This course covers secure software engineering methods and techniques. It explores all aspects of the software engineering lifecycle that are directly applicable to designing systems where security and/or privacy is critical. 

2 hours of lecture time and 1 hour of tutorial or practical work, per week

None

None

80% for the end of year exam, 20% for assessed coursework

Reassessments are normally available for all courses, except those which contribute to the Honours classification. For non-Honours courses, students are offered reassessment in all or any of the components of assessment if the satisfactory (threshold) grade for the overall course is not achieved at the first attempt. This is normally grade D3 for undergraduate students and grade C3 for postgraduate students. Exceptionally it may not be possible to offer reassessment of some coursework items, in which case the mark achieved at the first attempt will be counted towards the final course grade. Any such exceptions for this course are described below. 

Coursework takes a significant number of days to produce. It is infeasible to replicate supporting the re-doing of such coursework over the summer.

Broadly, this course aims to offer practical knowledge on engineering secure systems across the software engineering life-cycle. These include requirements, design, implementation, testing and maintenance. Topics covered include secure design principles and patterns, eliciting security requirements and uncovering security flaws in software design. This is in addition to fundamental privacy engineering concepts such as Privacy-by-Design and other the conceptual framework for understanding privacy in software. This course also devotes a significant time to discussing well known secure design solutions including architectural patterns and design patterns focusing on security/privacy countermeasures. We discuss information-flow analysis and evaluation as mechanisms to assess the effectiveness of the secure design solutions implemented in source code.

The course will help prepare students to apply software security and privacy techniques in industry, as well as to pursue research in software engineering, security and privacy.

By the end of this course students will be able to:

1. Describe the life cycle for developing secure software systems.

2. Apply lightweight refactoring methods to balance trade-offs between competing security, privacy and functionality quality measures in software.
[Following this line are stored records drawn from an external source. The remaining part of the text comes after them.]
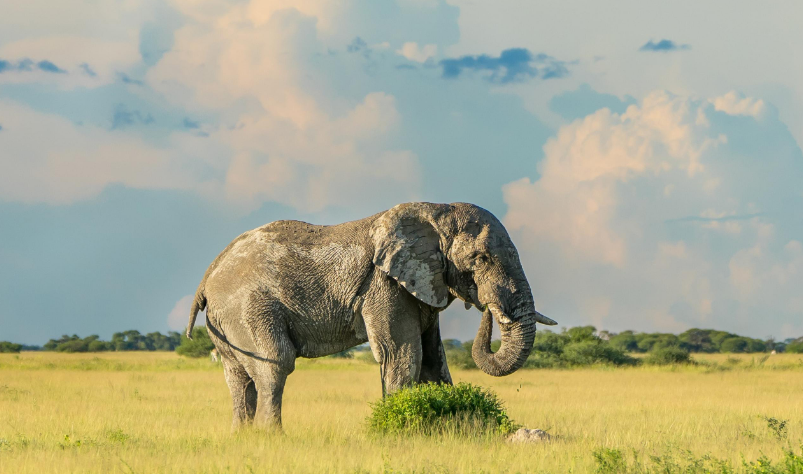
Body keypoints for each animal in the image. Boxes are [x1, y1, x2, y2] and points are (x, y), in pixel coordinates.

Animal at [185, 202, 556, 430]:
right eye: (480, 260)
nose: (488, 310)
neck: (435, 211)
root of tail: (208, 275)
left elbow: (433, 360)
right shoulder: (384, 286)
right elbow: (403, 355)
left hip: (226, 320)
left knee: (237, 378)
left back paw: (243, 437)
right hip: (248, 307)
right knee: (275, 364)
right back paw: (272, 437)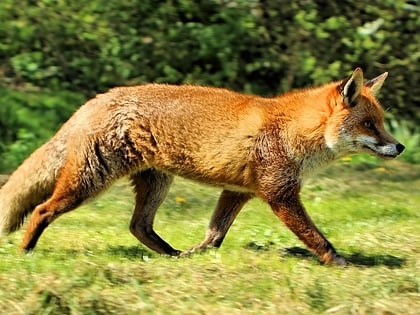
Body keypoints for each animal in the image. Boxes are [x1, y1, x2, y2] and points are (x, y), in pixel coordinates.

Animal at [0, 68, 404, 266]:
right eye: (370, 124)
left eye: (382, 123)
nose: (399, 146)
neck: (293, 129)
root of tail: (95, 100)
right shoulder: (280, 193)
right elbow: (316, 236)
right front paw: (339, 262)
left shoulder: (239, 192)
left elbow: (215, 235)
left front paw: (199, 255)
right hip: (89, 181)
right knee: (42, 209)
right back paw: (24, 253)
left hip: (155, 184)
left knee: (138, 226)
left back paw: (171, 257)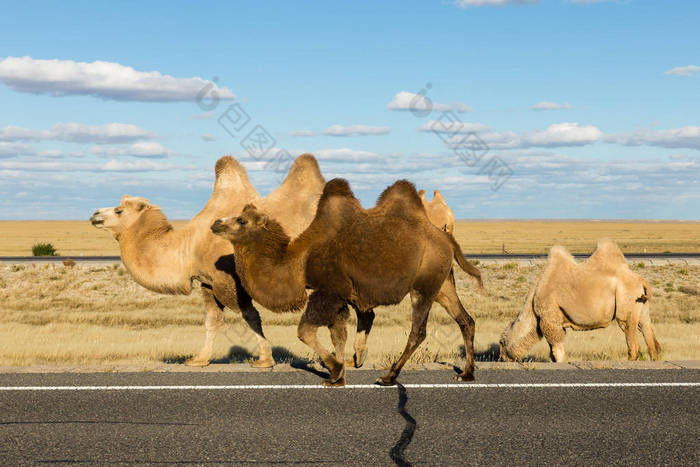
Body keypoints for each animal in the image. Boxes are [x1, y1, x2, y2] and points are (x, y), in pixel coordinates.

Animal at [89, 154, 326, 370]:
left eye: (119, 210)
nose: (94, 214)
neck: (188, 247)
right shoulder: (208, 282)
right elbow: (212, 320)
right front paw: (199, 359)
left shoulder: (229, 280)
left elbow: (250, 316)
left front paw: (265, 360)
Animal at [211, 179, 478, 388]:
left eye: (242, 220)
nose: (215, 223)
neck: (300, 260)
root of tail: (446, 237)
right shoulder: (340, 296)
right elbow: (338, 334)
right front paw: (339, 376)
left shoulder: (328, 290)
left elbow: (305, 331)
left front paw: (335, 369)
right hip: (442, 283)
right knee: (465, 320)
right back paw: (466, 374)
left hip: (424, 284)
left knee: (418, 331)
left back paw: (389, 376)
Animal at [500, 239, 660, 364]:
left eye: (501, 343)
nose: (500, 358)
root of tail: (641, 281)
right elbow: (552, 350)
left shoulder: (549, 318)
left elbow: (556, 348)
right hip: (641, 304)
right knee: (646, 327)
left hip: (626, 300)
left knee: (629, 330)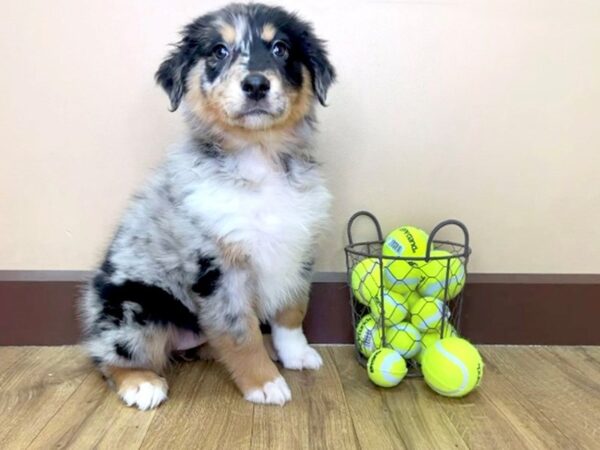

3. Verify the effectiveness of a secure software design solution.

4. Explore general approaches to privacy engineering and Privacy-by-Design paradigm in software.

5. Build a simple privacy justificatory framework for justifying the extent a given software aligns with data protection regulations (e.g GDPR, HIPPA, etc.).

6. Apply secure software design principles to a range of application domains and case studies such as social networks, internet of things, mobile computing, ecommerce, service oriented architectures, multi-agent and autonomous systems.

Students must submit at least 75% by weight of the components (including examinations) of the course's summative assessment.